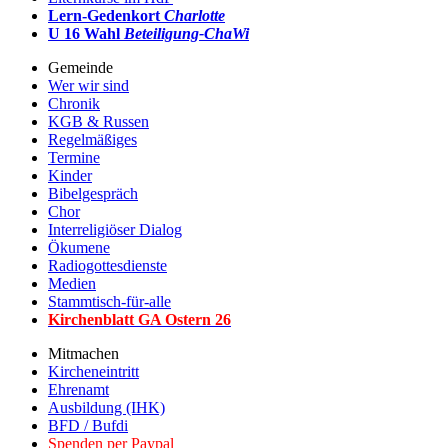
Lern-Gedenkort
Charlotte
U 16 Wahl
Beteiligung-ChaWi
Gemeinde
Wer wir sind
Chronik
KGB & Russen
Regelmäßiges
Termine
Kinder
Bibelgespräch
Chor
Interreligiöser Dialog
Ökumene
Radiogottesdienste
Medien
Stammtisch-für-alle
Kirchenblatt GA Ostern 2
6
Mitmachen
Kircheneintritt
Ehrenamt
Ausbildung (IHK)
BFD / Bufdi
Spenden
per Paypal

++++

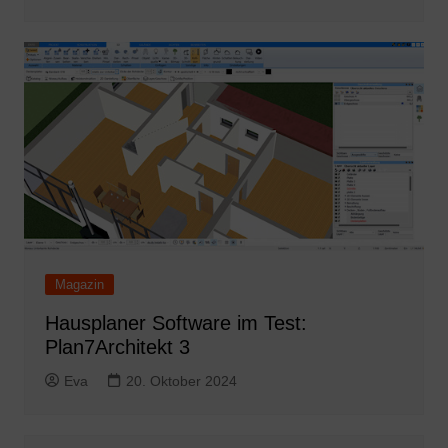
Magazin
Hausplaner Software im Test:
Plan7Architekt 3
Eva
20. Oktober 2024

++++

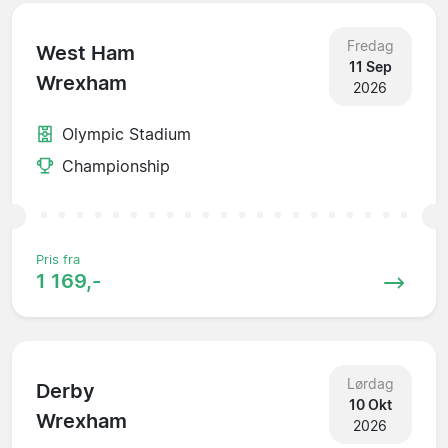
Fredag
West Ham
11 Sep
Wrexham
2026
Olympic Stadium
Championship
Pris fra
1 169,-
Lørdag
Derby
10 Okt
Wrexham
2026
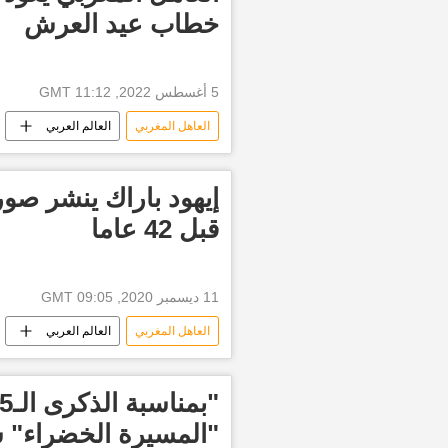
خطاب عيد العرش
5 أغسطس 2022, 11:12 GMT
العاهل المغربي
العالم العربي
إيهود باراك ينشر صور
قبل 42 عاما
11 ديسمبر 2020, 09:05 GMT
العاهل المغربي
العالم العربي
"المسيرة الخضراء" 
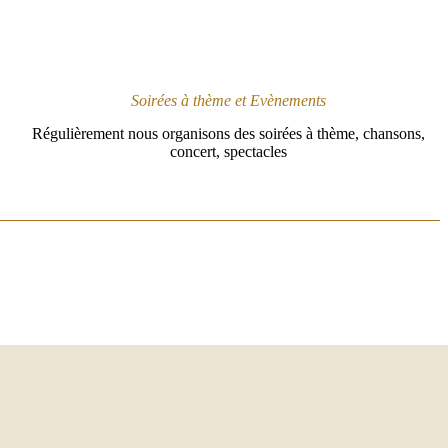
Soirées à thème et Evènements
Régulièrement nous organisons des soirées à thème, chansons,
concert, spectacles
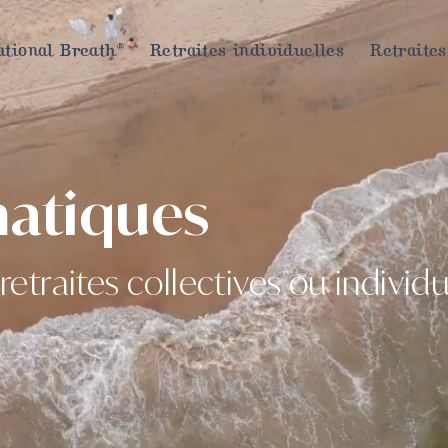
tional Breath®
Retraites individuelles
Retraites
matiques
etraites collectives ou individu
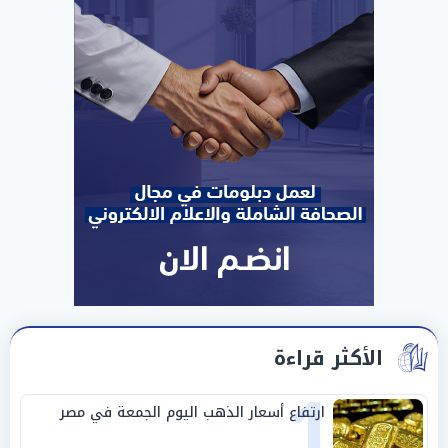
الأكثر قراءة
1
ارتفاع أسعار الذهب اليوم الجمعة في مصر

++++

WORK REQUIRED: From the data, work out how many lines include the word "thème"; the reply is that number and nothing else.

RESPONSE TO THE TASK: 2